The first reason is that by establishing clusters of freshmen housing, the Committee on the First-Year Experience may actually undermine their goals of socially integrating incoming freshmen into our community by creating housing situations where freshmen potentially socialize amongst themselves at the expense of engaging with the larger Hamilton community.

The second reason is that by converting six out of Hamilton’s twenty-six on-campus Residence Halls into some form of freshmen housing, the possibility now exists for upperclassmen with poor Housing Lottery numbers to live in housing that is inferior to their previous underclassmen housing. Based on conversations I’ve had with current and future upperclassmen, this seems to be a major violation of one of Hamilton’s unspoken rules, namely that as one progresses through four years at Hamilton, the quality of one’s housing improves. I openly acknowledge that this is not always the case, but based on my experience at Hamilton so far, this unspoken rule seems to hold true.

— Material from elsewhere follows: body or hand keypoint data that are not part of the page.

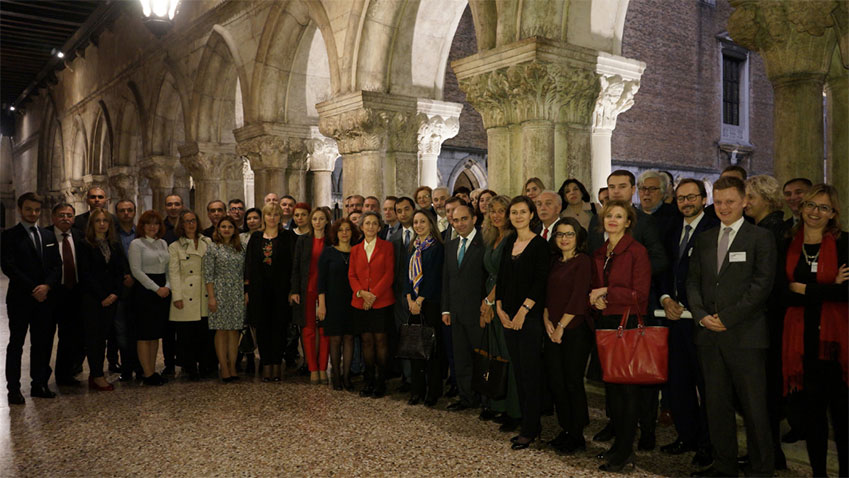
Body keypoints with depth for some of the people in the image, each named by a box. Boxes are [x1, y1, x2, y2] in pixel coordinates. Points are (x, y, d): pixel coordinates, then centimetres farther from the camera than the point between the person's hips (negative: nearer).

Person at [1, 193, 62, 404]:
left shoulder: (48, 235, 14)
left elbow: (57, 265, 9)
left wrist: (47, 286, -8)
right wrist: (33, 289, -14)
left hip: (45, 298, 4)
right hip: (20, 299, -4)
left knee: (42, 343, 7)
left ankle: (39, 384, 16)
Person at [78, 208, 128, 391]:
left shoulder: (115, 245, 11)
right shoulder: (85, 245, -3)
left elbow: (123, 270, 6)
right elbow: (86, 274, -8)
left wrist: (115, 293, -6)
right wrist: (102, 296, -10)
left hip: (111, 298, 4)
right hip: (92, 298, -4)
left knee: (102, 336, 7)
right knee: (93, 336, -1)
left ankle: (95, 375, 13)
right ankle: (97, 376, 3)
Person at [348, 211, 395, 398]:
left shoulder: (386, 247, 2)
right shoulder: (355, 250, 14)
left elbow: (389, 274, -4)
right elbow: (352, 275, 9)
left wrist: (373, 294, -12)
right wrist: (361, 292, -9)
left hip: (382, 300, -3)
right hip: (360, 302, 3)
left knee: (380, 339, -3)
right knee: (366, 340, 5)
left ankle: (381, 381, 5)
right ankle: (369, 381, 13)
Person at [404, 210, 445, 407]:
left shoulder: (436, 247, -5)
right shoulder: (414, 247, 15)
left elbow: (434, 277, -11)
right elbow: (408, 273, 12)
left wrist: (420, 300, -12)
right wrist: (410, 299, -1)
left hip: (430, 302, -6)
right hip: (413, 303, 6)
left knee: (431, 347, -3)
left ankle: (433, 392, 5)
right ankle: (417, 390, 14)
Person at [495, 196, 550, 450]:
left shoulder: (539, 244, -6)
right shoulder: (509, 243, 13)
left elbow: (540, 281, -13)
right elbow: (501, 278, 13)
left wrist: (523, 310, -16)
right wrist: (500, 309, 3)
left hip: (530, 315, -6)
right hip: (509, 316, 6)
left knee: (530, 372, -3)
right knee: (519, 371, 10)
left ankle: (530, 429, 5)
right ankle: (528, 424, 19)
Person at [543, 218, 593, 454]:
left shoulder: (583, 261, -7)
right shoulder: (555, 263, 14)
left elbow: (579, 297, -13)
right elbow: (547, 293, 13)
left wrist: (561, 325, -13)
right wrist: (547, 320, -2)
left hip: (575, 329, -6)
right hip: (553, 330, 7)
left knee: (573, 381, -1)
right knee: (555, 380, 7)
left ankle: (577, 436, 11)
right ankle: (566, 430, 22)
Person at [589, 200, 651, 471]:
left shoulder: (636, 251, -9)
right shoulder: (598, 254, 12)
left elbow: (640, 294, -13)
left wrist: (606, 292, -12)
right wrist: (596, 299, -2)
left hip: (629, 324, -7)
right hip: (605, 323, 7)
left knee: (628, 388, -1)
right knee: (610, 385, 13)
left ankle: (624, 451, 7)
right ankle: (618, 441, 25)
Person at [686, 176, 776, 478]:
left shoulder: (761, 238, 0)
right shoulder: (704, 239, 16)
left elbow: (762, 284, -8)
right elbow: (693, 280, 13)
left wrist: (727, 317, -12)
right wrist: (701, 315, -3)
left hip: (745, 335, -5)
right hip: (709, 335, 5)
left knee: (754, 407, 0)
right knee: (716, 405, 10)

Despite the potential claim by defenders of the proposed housing changes that upperclassmen superiority in quality of housing is unfair, I would argue the exact opposite. If someone attends Hamilton for more than two years and does not transfer they should be rewarded with superior housing due to loyalty to the College and seniority. That the proposed housing changes will violate this unspoken rule for future upperclassmen is a true shame.

Lastly I would like to state that I think the proposed future policy of bringing all students to campus from downtown is an overreach. Even though I would not choose to live downtown, having this decision forcibly taken out of students’ hands seems to be a violation of students’ right to choose. 

—Jason Ross ’14

To honor the sisters of Alpha Theta Chi:

On behalf of the staff, Board of Trustees and especially the patrons of the Kirkland Town Library, I am writing to acknowledge the members of the Alpha Theta Chi sorority for the variety of ways they supported us this academic year.  Whether assisting with a craft project, distributing candy to trick-or-treaters, offering a yoga class, collecting jewelry for the Friends of the Kirkland Town Library Holiday Sale, cleaning audiobooks, rearranging bookshelves, or providing extra hands at our annual Literary Tea Party, their help was welcome and greatly appreciated.  Thank you for reaching out to us and thank you for donating your time and energy to assist the Kirkland Town Library and the community we serve.

—Anne Debraggio
Director, Kirkland Town Library

On Student Assembly:

What does Student Assembly do? Throughout the year I have watched the Administration pass new rules on freshman living, downtown housing, and res life all while claiming student input from Student Assembly. For the vast majority of the student body, these changes are viewed as negative for the sense of community that we experience currently at Hamilton. If most students oppose these changes, then why are they occurring? Why has Student Assembly been our voice but not stopped them? Do they have actual power to affect change or are they just a Vichy government? As a senior who is hopefully graduating, I strongly believe that the students need a larger role that is taken seriously by the Administration, perhaps through the institution of a student trustee board (look at Cornell for an example).